29 Ook verdreef Efraim de Kanaanieten niet, die te Gezer woonden; maar de Kanaanieten woonden in het midden van hem te Gezer.
And Ephraim did not drive out the Chananite that dwelt in Gazer; and the Chananite dwelt in the midst of him in Gazer, and became tributary.
30 Zebulon verdreef de inwoners van Kitron niet, noch de inwoners van Nahalol; maar de Kanaanieten woonden in het midden van hem, en waren cijnsbaar.
And Zabulon did not drive out the inhabitants of Kedron, nor the inhabitants of Domana: and the Chananite dwelt in the midst of them, and became tributary to them.
31 Aser verdreef de inwoners van Acco niet, noch de inwoners van Sidon, noch Achlab, noch Achsib, noch Chelba, noch Afik, noch Rechob;
And Aser did not drive out the inhabitants of Accho, and [that people] became tributary to him, nor the inhabitants of Dor, nor the inhabitants of Sidon, nor the inhabitants of Dalaph, nor Aschazi, nor Chebda, nor Nai, nor Ereo.
32 Maar de Aserieten woonden in het midden der Kanaanieten, die in het land woonden; want zij verdreven hen niet.
And Aser dwelt in the midst of the Chananite who inhabited the land, for he could not drive him out.
33 Nafthali verdreef de inwoners van Beth-Semes niet, noch de inwoners van Beth-Anath, maar woonde in het midden der Kanaanieten, die in het land woonden; doch de inwoners van Beth-Semes en Beth-Anath werden hun cijnsbaar.
And Nephthali did not drive out the inhabitants of Baethsamys, nor the inhabitants of Baethanach; and Nephthali dwelt in the midst of the Chananite who inhabited the land: but the inhabitants of Bethsamys and of Baetheneth became tributary to them.
34 En de Amorieten drongen de kinderen van Dan in het gebergte; want zij lieten hun niet toe, af te komen in het dal.
And the Amorite drove out the children of Dan into the mountains, for they did not suffer them to come down into the valley.
35 Ook wilden de Amorieten wonen op het gebergte van Heres, te Ajalon, en te Saalbim; maar de hand van het huis van Jozef werd zwaar, zodat zij cijnsbaar werden.

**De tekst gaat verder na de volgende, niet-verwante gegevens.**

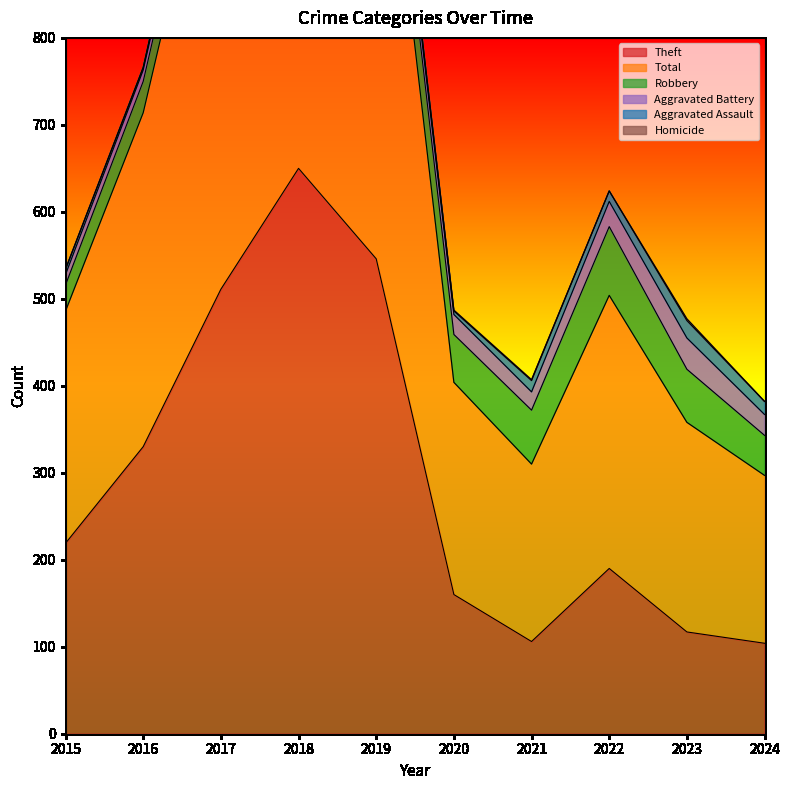

What is the maximum value shown in the chart?

734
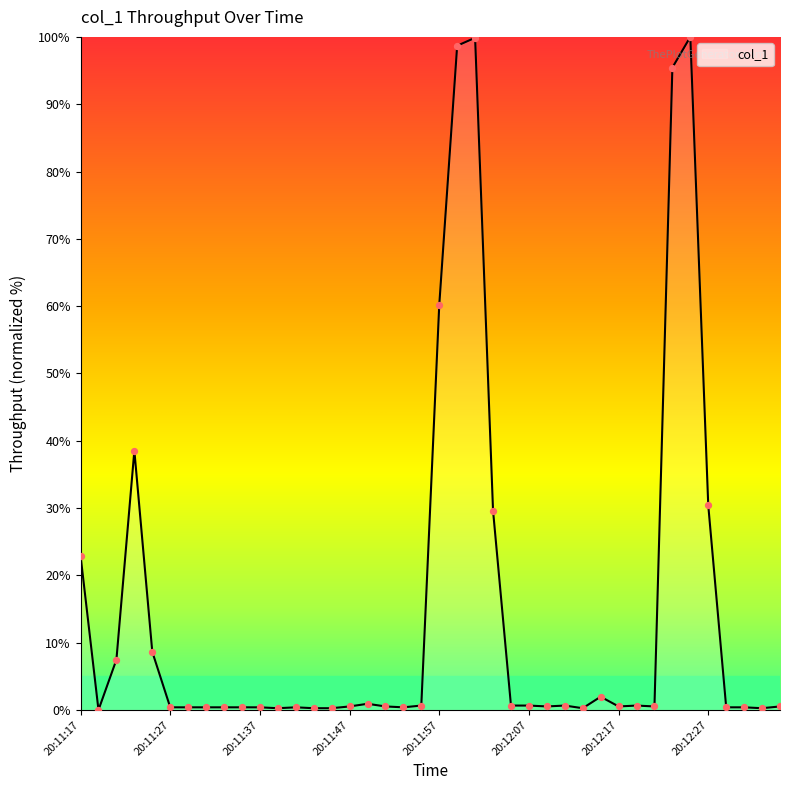

What is the greatest value displayed?

100.0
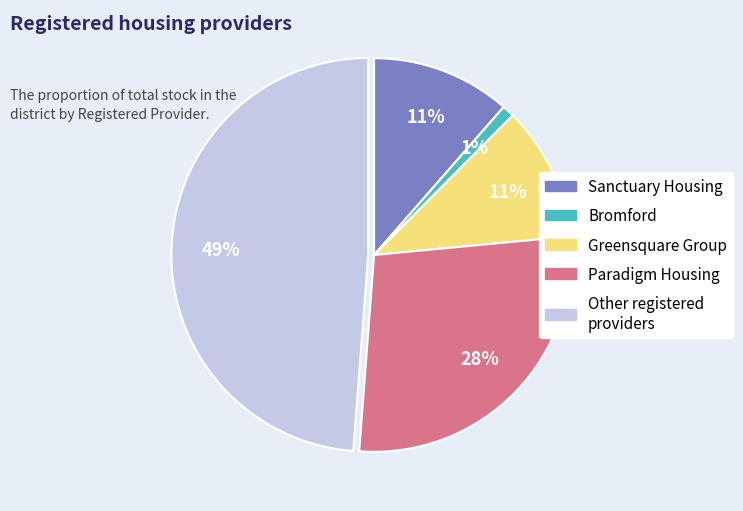

To the nearest percent, what is the average slice percentage?

20%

And the Amorite began to dwell in the mountain of shells, in which [are] bears, and foxes, in Myrsinon, and in Thalabin; and the hand of the house of Joseph was heavy upon the Amorite, and he became tributary to them.
36 En de landpale der Amorieten was van den opgang van Akrabbim, van den rotssteen, en opwaarts heen.
And the border of the Amorite [was] from the going up of Acrabin, from the rock and upwards.